DESCRIPTION OF SYMBOLS 1 ... Inverter operation command generation means, 2 ... PWM pulse generation means, 21 ... Asynchronous pulse generation means, 211 ... Sine wave generation means, 212 ... Triangle wave (carrier) generation means, 21
3 comparator, 22 sync pulse generating means, 221 sync 4 pulse generating means, 222 sync 3 pulse generating means, 2
23: Synchronous one pulse generating means, 23: PWM pulse selecting means

──────────────────────────────────────────────────の Continued on the front page (72) Inventor Wataru Miyake 1070 Ma, Hitachinaka City, Ibaraki Prefecture Inside the Mito Plant, Hitachi, Ltd. (72) Koji Kishimoto 1070 Ma, Hitachinaka City, Ibaraki Prefecture Mito Plant, Hitachi, Ltd. (56) References JP-A-8-331856 (JP, A) JP-A-3-11979 (JP, A) JP-A-53-86432 (JP, A) JP-A-62-58880 (JP, A) (58) Field surveyed (Int. Cl. ⁷ , DB name) H02M ^7/ 48-7/98

Claims (1)

(57) [Claims] 1. An asynchronous PWM mode for generating a PWM pulse asynchronously with a modulated wave as an output command of an inverter;
A PWM which has a synchronous three-pulse mode for generating three pulses in a half cycle of the modulated wave in synchronization with the modulated wave, and switches the two pulse modes during operation to control the inverter with a pulse from each mode.
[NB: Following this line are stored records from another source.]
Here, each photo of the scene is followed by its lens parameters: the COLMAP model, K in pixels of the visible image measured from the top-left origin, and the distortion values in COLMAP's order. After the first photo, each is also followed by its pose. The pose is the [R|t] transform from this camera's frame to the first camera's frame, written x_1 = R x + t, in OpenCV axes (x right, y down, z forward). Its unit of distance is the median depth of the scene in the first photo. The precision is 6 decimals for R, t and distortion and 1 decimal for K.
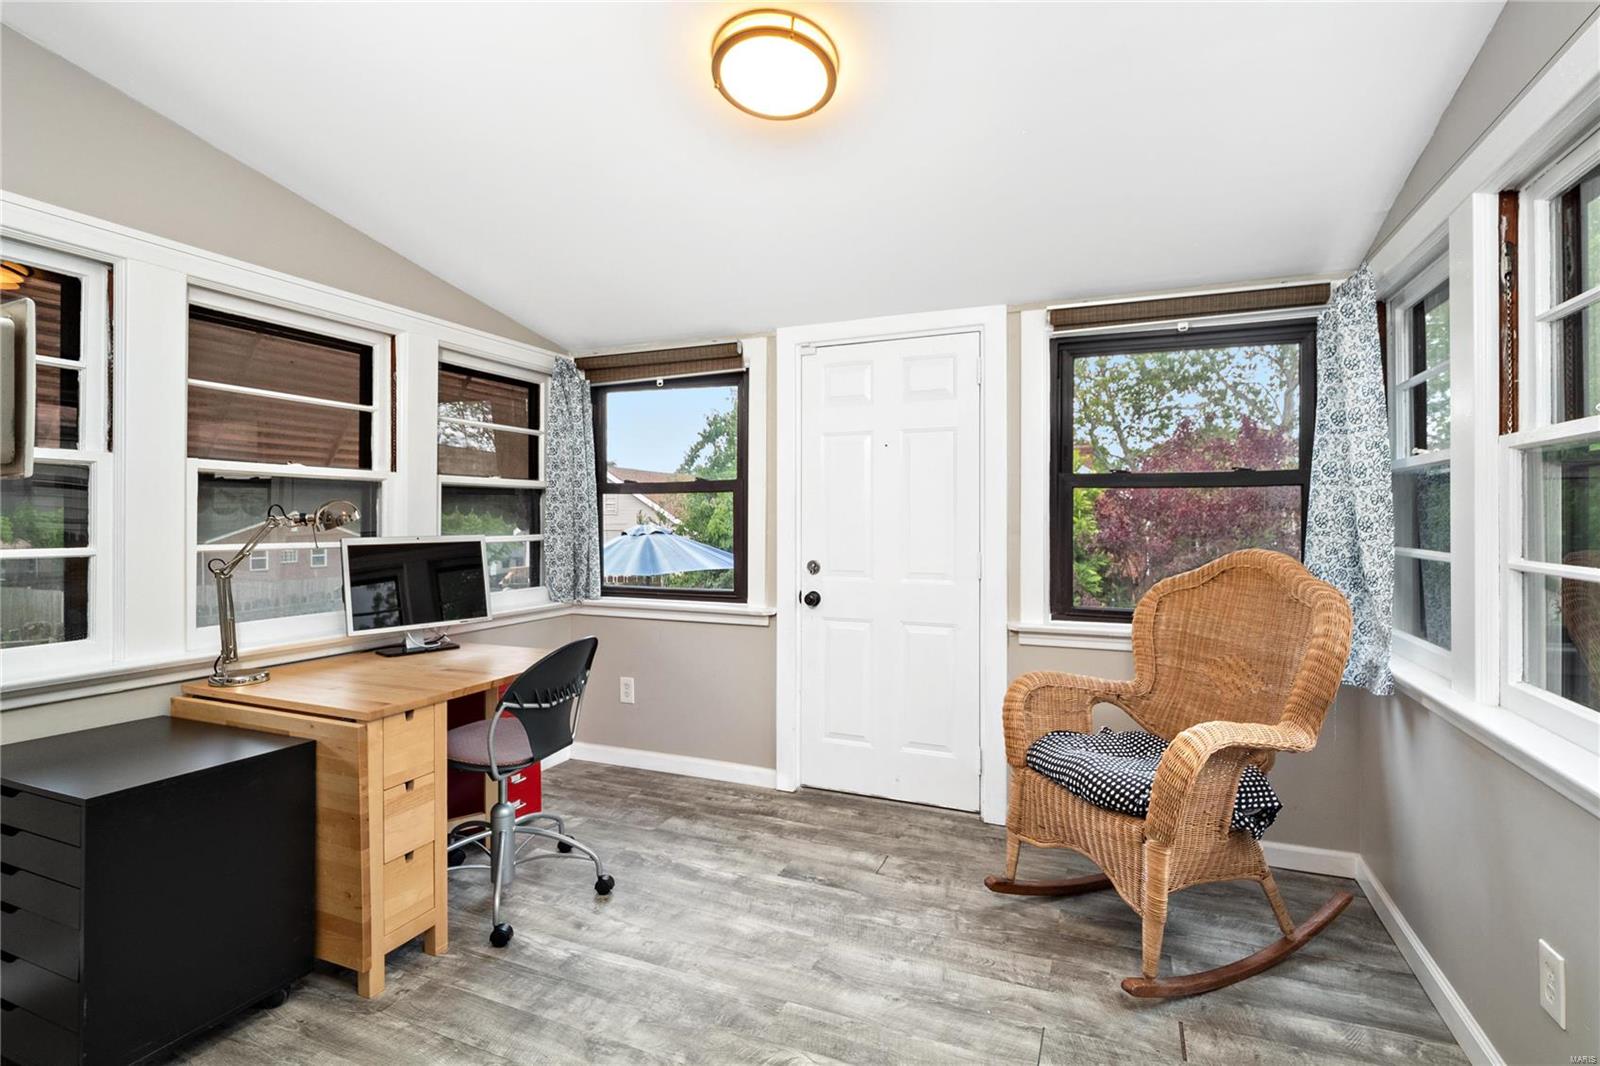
lens RADIAL K [[763.4, 0, 799.6], [0, 763.4, 517.5], [0, 0, 1]] dist [-0.007944, -0.001037]
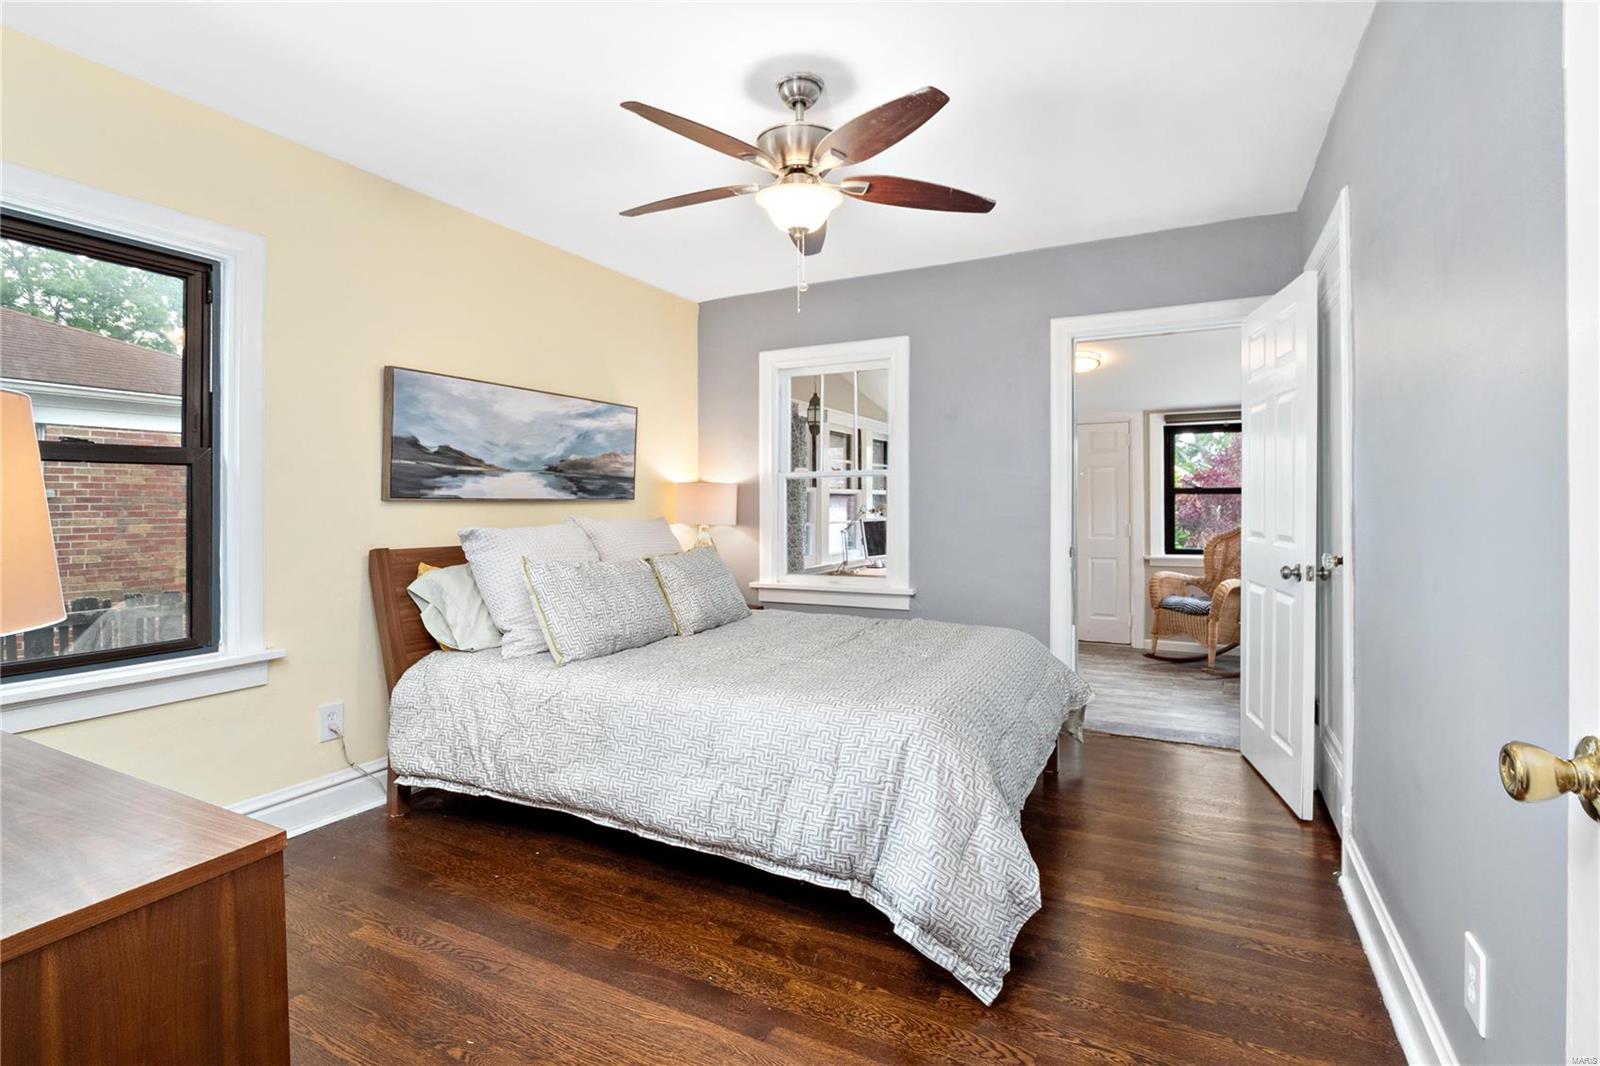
lens RADIAL K [[763.4, 0, 775.2], [0, 763.4, 506.4], [0, 0, 1]] dist [-0.007944, -0.001037]
pose [[0.995126, -0.006335, -0.098406, -0.571290], [0.006804, 0.999967, 0.004437, -0.022067], [0.098374, -0.005085, 0.995136, -1.296376]]
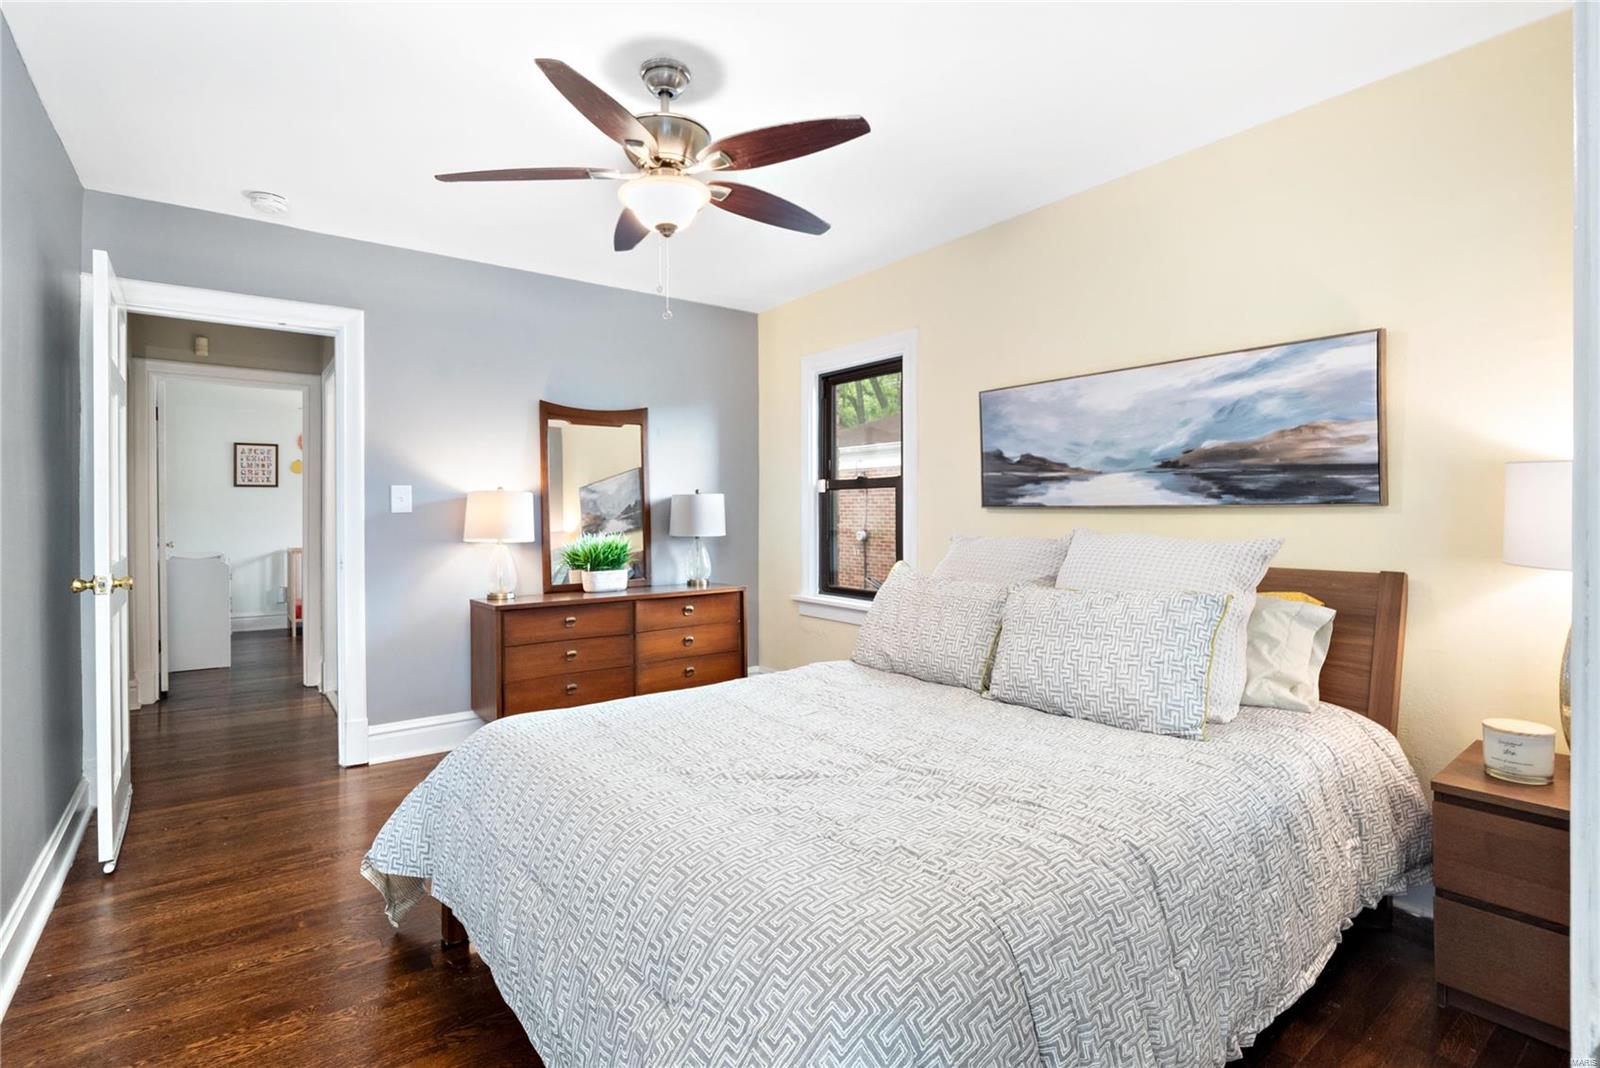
lens RADIAL K [[763.4, 0, 806.8], [0, 763.4, 517.9], [0, 0, 1]] dist [-0.007944, -0.001037]
pose [[-0.494494, 0.008071, -0.869143, 1.116490], [0.002301, 0.999966, 0.007977, -0.029591], [0.869178, 0.001944, -0.494496, 2.775523]]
A pulse generator, comprising: a synchronous four-pulse mode for generating four pulses in a half cycle of the modulated wave in synchronization with the modulated wave;
The synchronous 4-pulse mode is interposed in the switching between the WM mode and the synchronous 3-pulse mode, and when switching between the synchronous 4-pulse and the synchronous 3-pulse is performed, the rising edge of the pulse closest to 0 ° of the inverter output voltage phase of the synchronous 4-pulse is performed. The rising phase θ41, the falling phase θ42, and the rising phase θ43, falling phase θ44 of the next rising pulse, and the phase closest to the phase 0 ° within the range of 0 ° to 90 ° of the inverter output voltage phase of the three synchronous pulses. The rising phase θ31 of the pulse, the falling phase θ32, and the rising phase θ33 of the next rising pulse are represented by θ31 ≧
A PWM pulse generator, wherein the phase θ44 is made closer to the phase 90 ° while maintaining the relationship of θ41, θ32 ≦ θ42, θ33 ≧ θ43.